Exercise aim:
Transcribe the listing below exactly, leaving out each image.
::::::::::
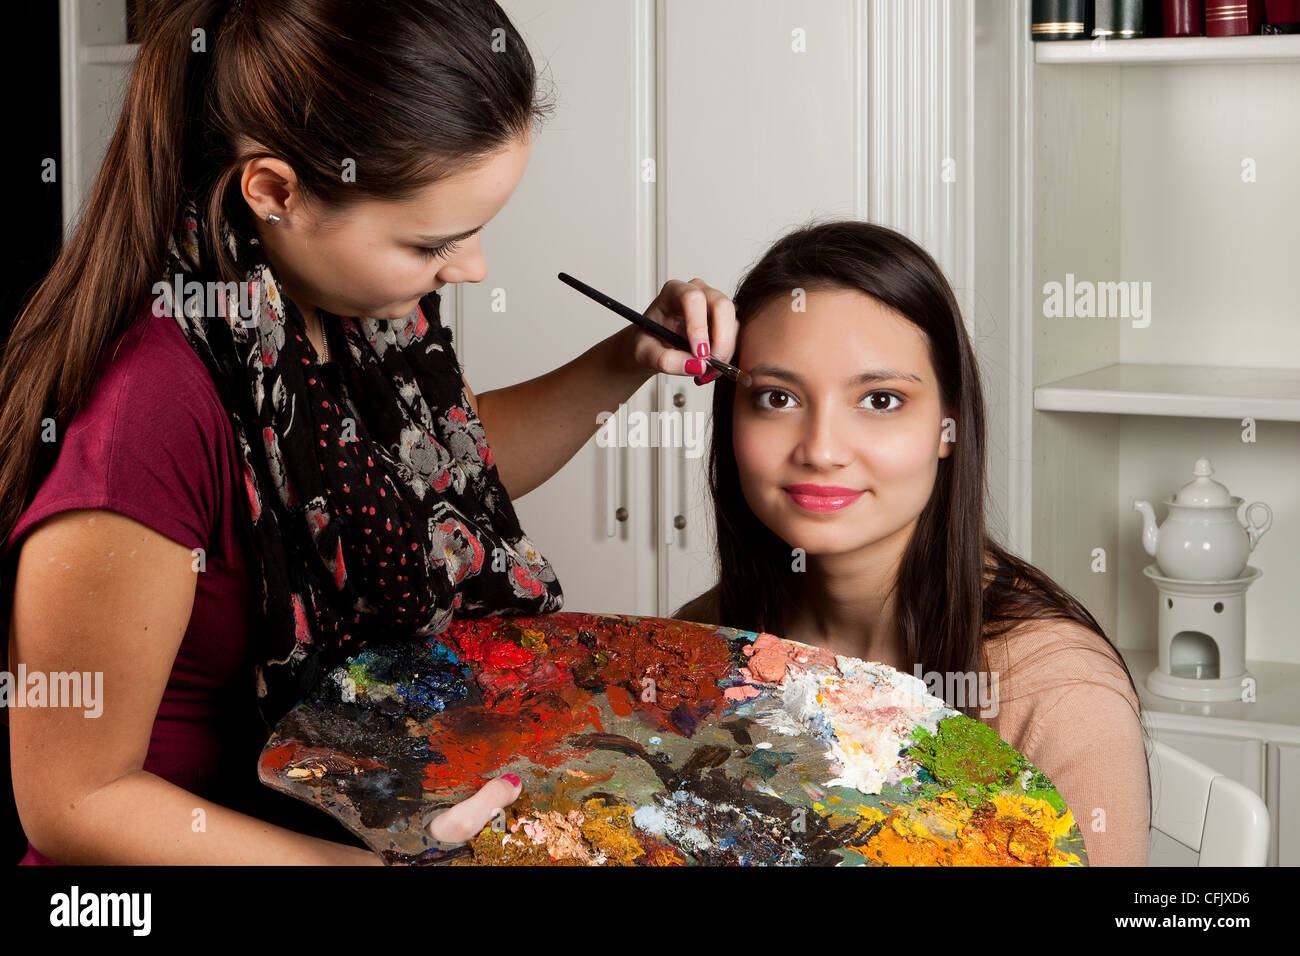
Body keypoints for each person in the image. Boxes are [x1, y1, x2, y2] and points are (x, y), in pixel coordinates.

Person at [0, 0, 736, 865]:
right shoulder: (147, 410)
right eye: (434, 243)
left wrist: (626, 357)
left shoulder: (338, 304)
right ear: (273, 191)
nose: (470, 270)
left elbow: (446, 474)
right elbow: (73, 800)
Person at [674, 219, 1152, 866]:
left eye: (879, 400)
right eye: (778, 397)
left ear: (949, 423)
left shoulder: (1060, 699)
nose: (820, 449)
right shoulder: (703, 639)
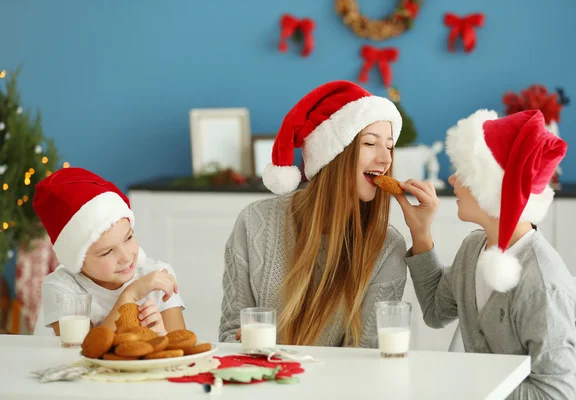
::::::::::
Response for this exercise:
Body keypoints for each person in the image. Boxes are [x1, y1, x2, y2] and points are (x, y), in pixel coordinates.

Person at [0, 0, 736, 865]:
right shoulder: (147, 410)
right eye: (434, 243)
left wrist: (626, 357)
left shoulder: (338, 304)
right ear: (273, 191)
nose: (470, 270)
left elbow: (446, 474)
right elbow: (73, 800)
Person at [674, 219, 1152, 866]:
left eye: (879, 400)
right eye: (778, 397)
left ear: (949, 423)
left shoulder: (1060, 699)
nose: (820, 449)
right shoulder: (703, 639)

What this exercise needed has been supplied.